----- Passage -----

Co-Occurrence Constraints

Co-Occurrence Constraints
Prev	Constraining Text Values	Next

Another, and considerably more frequent, use of value patterns is to define co-occurrence constraints, in which the value of a node (often an attribute) changes the content model of another node (often an element). In our library, the author and character elements are very similar. You can group them under the person element and use a type attribute to differentiate between the kind of "person" being described. To make the example clearer, to make it more visually obvious that something is different between the two, I'm going add some additional elements describing Peppermint Patty, creating an instance document that contains:

<person id="CMS" type="author">
  <name>Charles M Schulz</name>
  <born>1922-11-26</born>
  <dead>2000-02-12</dead>
</person>

and:

<person id="PP" type="character">
 <name>Peppermint Patty</name>
 <born>1966-08-22</born>
 <qualification>bold, brash and tomboyish</qualification>
 <shoecolor>green</shoecolor>
 <hairstyle>thatched roof</hairstyle>
 <favoriteathlete>that black and white kid with the big nose</favoriteathlete> 
 <likelycareer>olympic coach or unemployed gym teacher</likelycareer>
</person>

You can see that both examples use the person element, yet because of the type attribute's contents, a different set of child elements is listed. Support for this approach is a key area in which RELAX NG allows more functionality than other schema languages. In these kind of schemas, validation tools need to recognize that the content models might vary depending on the value of the type attribute. RELAX NG supports this feature using value patterns. If you want to require that all the authors precede the characters, just update the definitions of the elements describing authors and characters and keep them in sequence in the definition of the book element:

<element name="book">
   <attribute name="id"/>
   <attribute name="available"/>
   <element name="isbn">
    <text/>
   </element>
   <element name="title">
    <attribute name="xml:lang"/>
    <text/>
   </element>
   <zeroOrMore>
    <element name="person">
     <attribute name="type">
      <value>author</value>
     </attribute>
     <attribute name="id"/>
     <element name="name">
      <text/>
     </element>
     <element name="born">
      <text/>
     </element>
     <optional>
     <element name="dead">
       <text/>
     </element>
     </optional>
    </element>
   </zeroOrMore>
   <zeroOrMore>
    <element name="person">
     <attribute name="type">
      <value>character</value>
     </attribute>
     <attribute name="id"/>
     <element name="name">
      <text/>
     </element>
     <element name="born">
      <text/>
     </element>
     <element name="qualification">
      <text/>
     </element>
     <optional>
      <element name="shoecolor">
       <text/>
      </element>
     </optional>
     <optional>
      <element name="hairstyle">
       <text/>
      </element>
     </optional>
     <optional>
      <element name="favoriteathlete">
       <text/>
      </element>
     </optional>
     <optional>
      <element name="likelycareer">
       <text/>
      </element>
     </optional>
     <optional>
      <element name="shoecolor">
       <text/>
      </element>
     </optional>
    </element>
   </zeroOrMore>
  </element>

or, using the compact syntax:

element book {
  attribute id { text },
  attribute available { text },
  element isbn { text },
  element title {
   attribute xml:lang { text },
   text
  },
  element person {
   attribute type { "author" },
   attribute id { text },
   element name { text },
   element born { text },
   element dead { text }?

----- Listed records -----

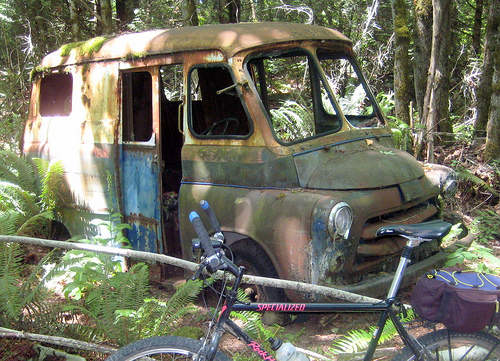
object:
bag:
[410, 268, 500, 334]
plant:
[56, 262, 221, 348]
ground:
[0, 142, 499, 360]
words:
[244, 338, 278, 360]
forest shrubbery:
[0, 151, 251, 360]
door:
[116, 67, 162, 280]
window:
[242, 46, 342, 145]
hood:
[290, 134, 422, 203]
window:
[36, 71, 74, 118]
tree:
[0, 0, 500, 162]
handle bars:
[186, 210, 217, 260]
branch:
[0, 211, 53, 270]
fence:
[0, 234, 413, 358]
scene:
[0, 0, 500, 360]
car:
[22, 21, 475, 327]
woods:
[0, 0, 499, 359]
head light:
[324, 201, 355, 243]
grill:
[344, 197, 441, 277]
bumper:
[283, 229, 471, 303]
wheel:
[226, 235, 306, 328]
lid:
[264, 335, 282, 348]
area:
[350, 183, 416, 210]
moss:
[59, 40, 84, 57]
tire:
[105, 334, 230, 361]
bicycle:
[105, 198, 500, 359]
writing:
[256, 301, 306, 312]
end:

-----

» What to do:
A) In the text on co-occurrence constraints, which attribute distinguishes an author from a character within the person element?
B) Continue the text on co-occurrence constraints from the point where it stops.

» Results of the tasks:
A) The type attribute.

B)
  }*,
  element person {
   attribute type { "character" },
   attribute id { text },
   element name { text },
   element born { text },
   element qualification { text },
   element shoecolor { text }?,
   element hairstyle { text }?,
   element favoriteathlete { text }?,
   element likelycareer { text }?,
   element shoecolor { text }?
  }*
 }

The use of the value attributes in the declarations for the two person elements makes the first declaration apply only to authors, and the second apply only to characters.

	Warning
	While co-occurrence constraints provide powerful capabilities, they unfortunately don't survive conversion to DTDs or W3C XML Schema. RELAX NG has fewer restrictions on the XML structures it can describe than either of those, as you'll see this in Chapter 16. RELAX NG's co-occurrence constraints can't be expressed with W3C XML Schema, because this type of schema isn't "deterministic." Some co-occurrence constraints can be expressed in W3C XML Schema using either `xsi:type` when possible or `xs:key` as a tricky hack. These methods don't work for the general case and aren't easy to implement in a schema translator. For more information about this hack, see my book XML Schema (O'Reilly).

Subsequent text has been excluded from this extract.